## Data shown
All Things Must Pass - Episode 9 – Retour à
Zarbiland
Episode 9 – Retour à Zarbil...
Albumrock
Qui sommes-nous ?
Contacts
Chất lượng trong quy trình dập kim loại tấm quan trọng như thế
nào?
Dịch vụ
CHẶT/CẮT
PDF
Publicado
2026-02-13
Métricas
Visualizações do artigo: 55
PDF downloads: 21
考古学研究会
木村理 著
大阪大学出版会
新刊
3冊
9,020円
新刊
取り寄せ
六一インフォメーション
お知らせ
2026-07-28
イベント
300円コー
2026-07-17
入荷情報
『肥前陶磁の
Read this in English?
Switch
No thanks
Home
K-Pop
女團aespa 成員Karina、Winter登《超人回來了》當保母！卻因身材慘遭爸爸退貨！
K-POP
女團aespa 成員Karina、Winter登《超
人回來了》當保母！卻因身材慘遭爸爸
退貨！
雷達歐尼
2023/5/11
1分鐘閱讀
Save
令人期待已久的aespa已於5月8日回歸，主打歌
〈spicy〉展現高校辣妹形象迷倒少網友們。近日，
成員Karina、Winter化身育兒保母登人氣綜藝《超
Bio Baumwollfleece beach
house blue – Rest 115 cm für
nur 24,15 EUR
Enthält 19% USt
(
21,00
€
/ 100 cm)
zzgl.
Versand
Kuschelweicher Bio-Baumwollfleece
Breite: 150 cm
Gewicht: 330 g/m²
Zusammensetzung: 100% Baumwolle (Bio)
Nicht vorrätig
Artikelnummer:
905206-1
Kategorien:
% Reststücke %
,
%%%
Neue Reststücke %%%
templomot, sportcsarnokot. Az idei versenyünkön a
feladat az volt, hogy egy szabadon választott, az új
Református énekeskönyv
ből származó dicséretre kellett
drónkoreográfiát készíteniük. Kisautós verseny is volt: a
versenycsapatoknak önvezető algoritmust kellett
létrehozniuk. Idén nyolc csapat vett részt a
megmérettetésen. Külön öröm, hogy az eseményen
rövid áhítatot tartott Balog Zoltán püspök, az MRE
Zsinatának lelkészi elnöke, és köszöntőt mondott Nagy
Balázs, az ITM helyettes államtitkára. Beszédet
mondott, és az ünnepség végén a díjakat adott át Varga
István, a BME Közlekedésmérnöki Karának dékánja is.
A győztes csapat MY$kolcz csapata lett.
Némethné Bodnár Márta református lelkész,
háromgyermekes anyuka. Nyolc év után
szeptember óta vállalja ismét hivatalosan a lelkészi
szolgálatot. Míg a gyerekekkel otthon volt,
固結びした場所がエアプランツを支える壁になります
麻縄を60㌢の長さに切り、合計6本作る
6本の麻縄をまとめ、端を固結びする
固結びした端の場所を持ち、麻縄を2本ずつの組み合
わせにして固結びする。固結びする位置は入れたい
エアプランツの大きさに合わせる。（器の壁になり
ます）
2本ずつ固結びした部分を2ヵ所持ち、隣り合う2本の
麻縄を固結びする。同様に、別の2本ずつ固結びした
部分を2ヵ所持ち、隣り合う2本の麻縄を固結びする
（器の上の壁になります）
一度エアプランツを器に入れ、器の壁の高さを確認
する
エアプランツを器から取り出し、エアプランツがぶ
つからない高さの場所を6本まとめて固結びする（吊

## Instructions to follow
Put the material above into a Markdown table with two columns, Line and Text, giving each line its own row number and leaving out any blank lines.

## Answer for this exercise
| Line | Text |
|---|---|
| 1 | All Things Must Pass - Episode 9 – Retour à |
| 2 | Zarbiland |
| 3 | Episode 9 – Retour à Zarbil... |
| 4 | Albumrock |
| 5 | Qui sommes-nous ? |
| 6 | Contacts |
| 7 | Chất lượng trong quy trình dập kim loại tấm quan trọng như thế |
| 8 | nào? |
| 9 | Dịch vụ |
| 10 | CHẶT/CẮT |
| 11 | PDF |
| 12 | Publicado |
| 13 | 2026-02-13 |
| 14 | Métricas |
| 15 | Visualizações do artigo: 55 |
| 16 | PDF downloads: 21 |
| 17 | 考古学研究会 |
| 18 | 木村理 著 |
| 19 | 大阪大学出版会 |
| 20 | 新刊 |
| 21 | 3冊 |
| 22 | 9,020円 |
| 23 | 新刊 |
| 24 | 取り寄せ |
| 25 | 六一インフォメーション |
| 26 | お知らせ |
| 27 | 2026-07-28 |
| 28 | イベント |
| 29 | 300円コー |
| 30 | 2026-07-17 |
| 31 | 入荷情報 |
| 32 | 『肥前陶磁の |
| 33 | Read this in English? |
| 34 | Switch |
| 35 | No thanks |
| 36 | Home |
| 37 | K-Pop |
| 38 | 女團aespa 成員Karina、Winter登《超人回來了》當保母！卻因身材慘遭爸爸退貨！ |
| 39 | K-POP |
| 40 | 女團aespa 成員Karina、Winter登《超 |
| 41 | 人回來了》當保母！卻因身材慘遭爸爸 |
| 42 | 退貨！ |
| 43 | 雷達歐尼 |
| 44 | 2023/5/11 |
| 45 | 1分鐘閱讀 |
| 46 | Save |
| 47 | 令人期待已久的aespa已於5月8日回歸，主打歌 |
| 48 | 〈spicy〉展現高校辣妹形象迷倒少網友們。近日， |
| 49 | 成員Karina、Winter化身育兒保母登人氣綜藝《超 |
| 50 | Bio Baumwollfleece beach |
| 51 | house blue – Rest 115 cm für |
| 52 | nur 24,15 EUR |
| 53 | Enthält 19% USt |
| 54 | ( |
| 55 | 21,00 |
| 56 | € |
| 57 | / 100 cm) |
| 58 | zzgl. |
| 59 | Versand |
| 60 | Kuschelweicher Bio-Baumwollfleece |
| 61 | Breite: 150 cm |
| 62 | Gewicht: 330 g/m² |
| 63 | Zusammensetzung: 100% Baumwolle (Bio) |
| 64 | Nicht vorrätig |
| 65 | Artikelnummer: |
| 66 | 905206-1 |
| 67 | Kategorien: |
| 68 | % Reststücke % |
| 69 | , |
| 70 | %%% |
| 71 | Neue Reststücke %%% |
| 72 | templomot, sportcsarnokot. Az idei versenyünkön a |
| 73 | feladat az volt, hogy egy szabadon választott, az új |
| 74 | Református énekeskönyv |
| 75 | ből származó dicséretre kellett |
| 76 | drónkoreográfiát készíteniük. Kisautós verseny is volt: a |
| 77 | versenycsapatoknak önvezető algoritmust kellett |
| 78 | létrehozniuk. Idén nyolc csapat vett részt a |
| 79 | megmérettetésen. Külön öröm, hogy az eseményen |
| 80 | rövid áhítatot tartott Balog Zoltán püspök, az MRE |
| 81 | Zsinatának lelkészi elnöke, és köszöntőt mondott Nagy |
| 82 | Balázs, az ITM helyettes államtitkára. Beszédet |
| 83 | mondott, és az ünnepség végén a díjakat adott át Varga |
| 84 | István, a BME Közlekedésmérnöki Karának dékánja is. |
| 85 | A győztes csapat MY$kolcz csapata lett. |
| 86 | Némethné Bodnár Márta református lelkész, |
| 87 | háromgyermekes anyuka. Nyolc év után |
| 88 | szeptember óta vállalja ismét hivatalosan a lelkészi |
| 89 | szolgálatot. Míg a gyerekekkel otthon volt, |
| 90 | 固結びした場所がエアプランツを支える壁になります |
| 91 | 麻縄を60㌢の長さに切り、合計6本作る |
| 92 | 6本の麻縄をまとめ、端を固結びする |
| 93 | 固結びした端の場所を持ち、麻縄を2本ずつの組み合 |
| 94 | わせにして固結びする。固結びする位置は入れたい |
| 95 | エアプランツの大きさに合わせる。（器の壁になり |
| 96 | ます） |
| 97 | 2本ずつ固結びした部分を2ヵ所持ち、隣り合う2本の |
| 98 | 麻縄を固結びする。同様に、別の2本ずつ固結びした |
| 99 | 部分を2ヵ所持ち、隣り合う2本の麻縄を固結びする |
| 100 | （器の上の壁になります） |
| 101 | 一度エアプランツを器に入れ、器の壁の高さを確認 |
| 102 | する |
| 103 | エアプランツを器から取り出し、エアプランツがぶ |
| 104 | つからない高さの場所を6本まとめて固結びする（吊 |